## Start

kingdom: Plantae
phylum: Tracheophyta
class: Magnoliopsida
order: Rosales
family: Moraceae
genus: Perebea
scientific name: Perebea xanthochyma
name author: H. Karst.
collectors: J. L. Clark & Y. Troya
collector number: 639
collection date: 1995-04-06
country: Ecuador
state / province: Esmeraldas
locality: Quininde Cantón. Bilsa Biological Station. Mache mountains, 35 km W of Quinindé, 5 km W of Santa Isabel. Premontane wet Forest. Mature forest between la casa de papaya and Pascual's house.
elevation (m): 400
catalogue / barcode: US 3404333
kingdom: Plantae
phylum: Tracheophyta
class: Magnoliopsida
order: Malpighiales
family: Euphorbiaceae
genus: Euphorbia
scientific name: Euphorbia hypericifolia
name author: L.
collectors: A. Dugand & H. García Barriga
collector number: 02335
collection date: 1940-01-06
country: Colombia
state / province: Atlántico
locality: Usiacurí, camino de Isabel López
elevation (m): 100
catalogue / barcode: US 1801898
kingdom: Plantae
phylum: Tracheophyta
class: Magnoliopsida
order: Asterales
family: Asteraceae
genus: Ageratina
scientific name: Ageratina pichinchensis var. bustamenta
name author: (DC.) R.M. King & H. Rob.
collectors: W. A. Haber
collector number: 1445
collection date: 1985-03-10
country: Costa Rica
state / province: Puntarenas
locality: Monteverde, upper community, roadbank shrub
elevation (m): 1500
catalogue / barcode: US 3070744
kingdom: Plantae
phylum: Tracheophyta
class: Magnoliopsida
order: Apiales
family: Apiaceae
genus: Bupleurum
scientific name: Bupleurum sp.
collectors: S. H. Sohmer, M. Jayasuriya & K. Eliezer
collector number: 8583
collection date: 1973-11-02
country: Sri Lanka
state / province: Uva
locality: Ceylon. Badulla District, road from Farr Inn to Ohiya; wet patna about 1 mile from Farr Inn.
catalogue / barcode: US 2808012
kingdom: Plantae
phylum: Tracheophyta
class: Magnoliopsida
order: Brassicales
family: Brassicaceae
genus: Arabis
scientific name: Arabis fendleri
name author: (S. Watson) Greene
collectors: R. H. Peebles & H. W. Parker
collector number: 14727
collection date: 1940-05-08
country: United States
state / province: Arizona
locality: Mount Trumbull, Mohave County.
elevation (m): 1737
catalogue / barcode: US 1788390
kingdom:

## End

Short problem: Copy the rows above again, swapping "locality" for "site" wherever it occurs and leaving everything else untouched.

Answer to the task:
kingdom: Plantae
phylum: Tracheophyta
class: Magnoliopsida
order: Rosales
family: Moraceae
genus: Perebea
scientific name: Perebea xanthochyma
name author: H. Karst.
collectors: J. L. Clark & Y. Troya
collector number: 639
collection date: 1995-04-06
country: Ecuador
state / province: Esmeraldas
site: Quininde Cantón. Bilsa Biological Station. Mache mountains, 35 km W of Quinindé, 5 km W of Santa Isabel. Premontane wet Forest. Mature forest between la casa de papaya and Pascual's house.
elevation (m): 400
catalogue / barcode: US 3404333
kingdom: Plantae
phylum: Tracheophyta
class: Magnoliopsida
order: Malpighiales
family: Euphorbiaceae
genus: Euphorbia
scientific name: Euphorbia hypericifolia
name author: L.
collectors: A. Dugand & H. García Barriga
collector number: 02335
collection date: 1940-01-06
country: Colombia
state / province: Atlántico
site: Usiacurí, camino de Isabel López
elevation (m): 100
catalogue / barcode: US 1801898
kingdom: Plantae
phylum: Tracheophyta
class: Magnoliopsida
order: Asterales
family: Asteraceae
genus: Ageratina
scientific name: Ageratina pichinchensis var. bustamenta
name author: (DC.) R.M. King & H. Rob.
collectors: W. A. Haber
collector number: 1445
collection date: 1985-03-10
country: Costa Rica
state / province: Puntarenas
site: Monteverde, upper community, roadbank shrub
elevation (m): 1500
catalogue / barcode: US 3070744
kingdom: Plantae
phylum: Tracheophyta
class: Magnoliopsida
order: Apiales
family: Apiaceae
genus: Bupleurum
scientific name: Bupleurum sp.
collectors: S. H. Sohmer, M. Jayasuriya & K. Eliezer
collector number: 8583
collection date: 1973-11-02
country: Sri Lanka
state / province: Uva
site: Ceylon. Badulla District, road from Farr Inn to Ohiya; wet patna about 1 mile from Farr Inn.
catalogue / barcode: US 2808012
kingdom: Plantae
phylum: Tracheophyta
class: Magnoliopsida
order: Brassicales
family: Brassicaceae
genus: Arabis
scientific name: Arabis fendleri
name author: (S. Watson) Greene
collectors: R. H. Peebles & H. W. Parker
collector number: 14727
collection date: 1940-05-08
country: United States
state / province: Arizona
site: Mount Trumbull, Mohave County.
elevation (m): 1737
catalogue / barcode: US 1788390
kingdom:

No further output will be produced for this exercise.